====== Records
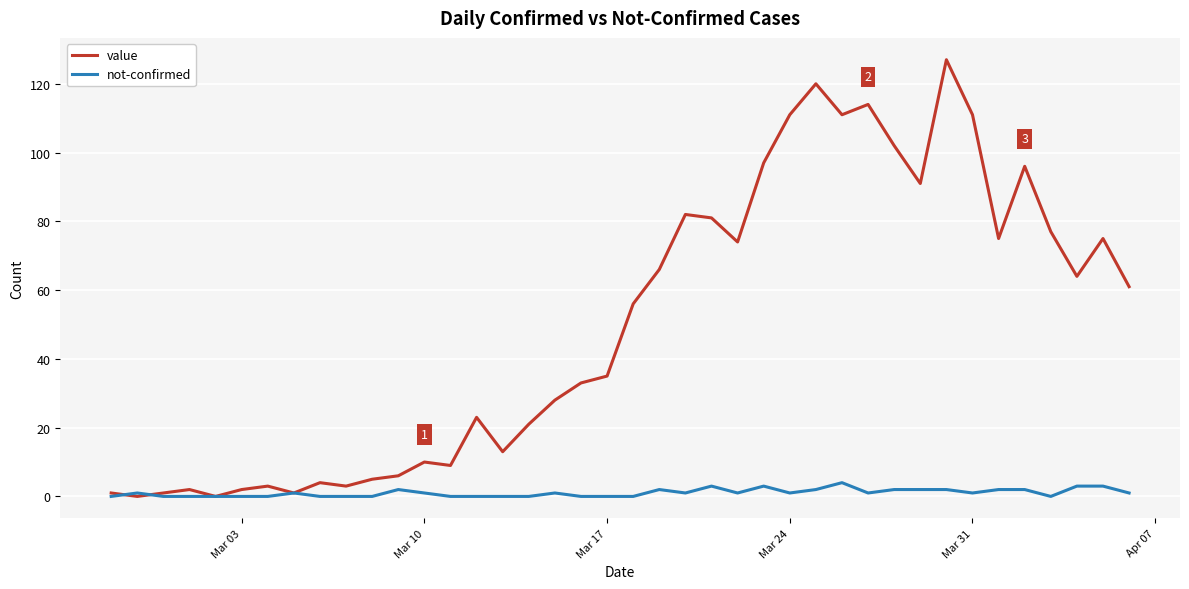

Rank the series by their maximum value, from highest to lowest.

value, not-confirmed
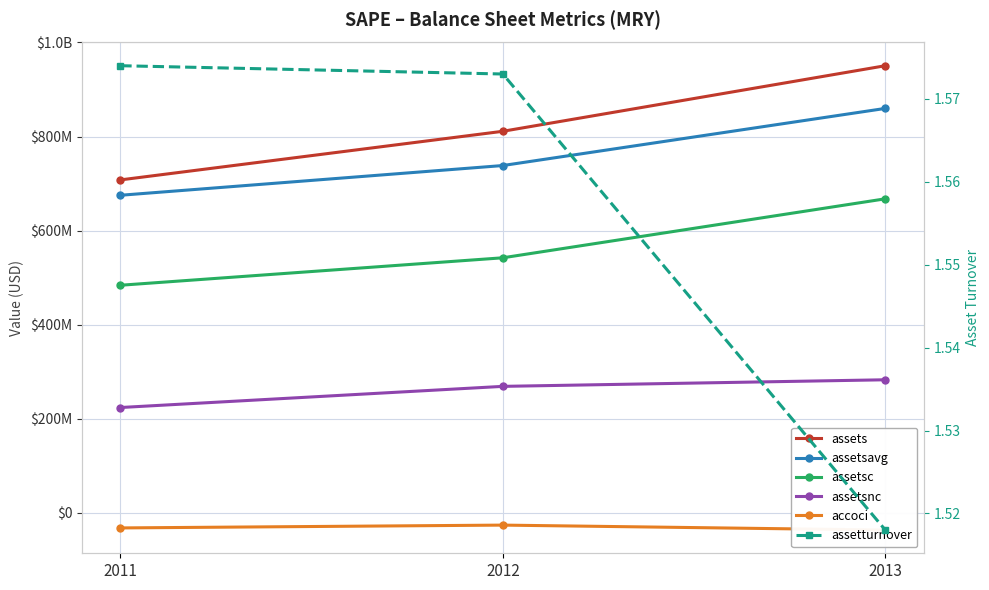

Which series changed the most between 2012 and 2013?

assets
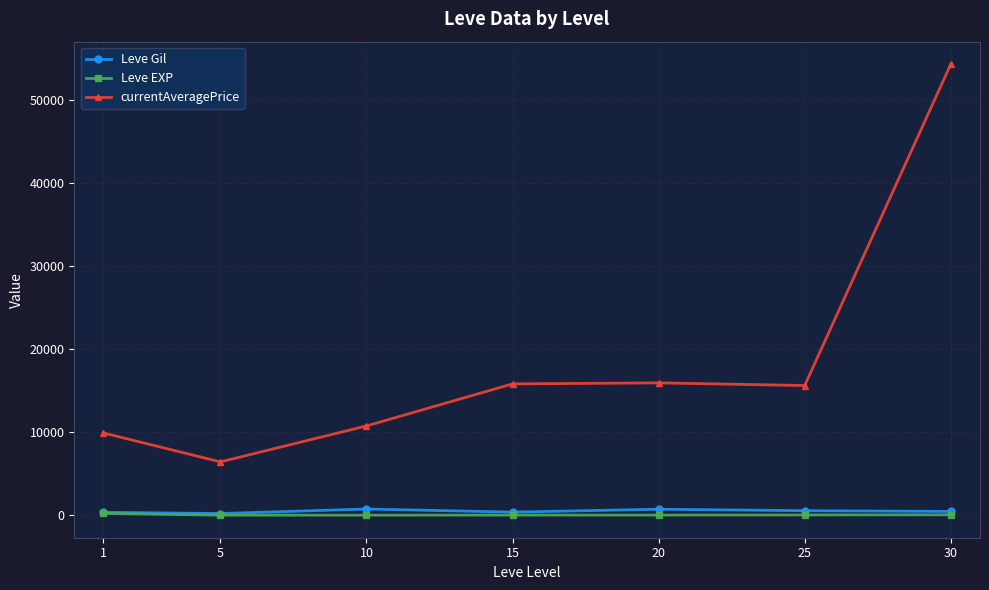

What is the maximum value shown in the chart?

54362.0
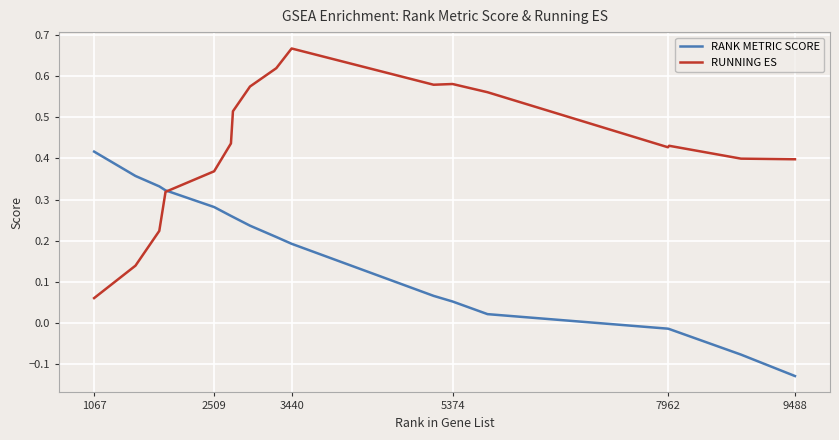

How many categories are shown in the chart?

17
============
● **Task details**: Can you write out all the records again with "chart" switched to "graph" wherever it appears and everything else unchanged, leaving the pictures out?

● **Response area**:
Rank the series by their maximum value, from highest to lowest.

value, not-confirmed

Which series changed the most between 2012 and 2013?

assets

What is the maximum value shown in the graph?

54362.0

How many categories are shown in the graph?

17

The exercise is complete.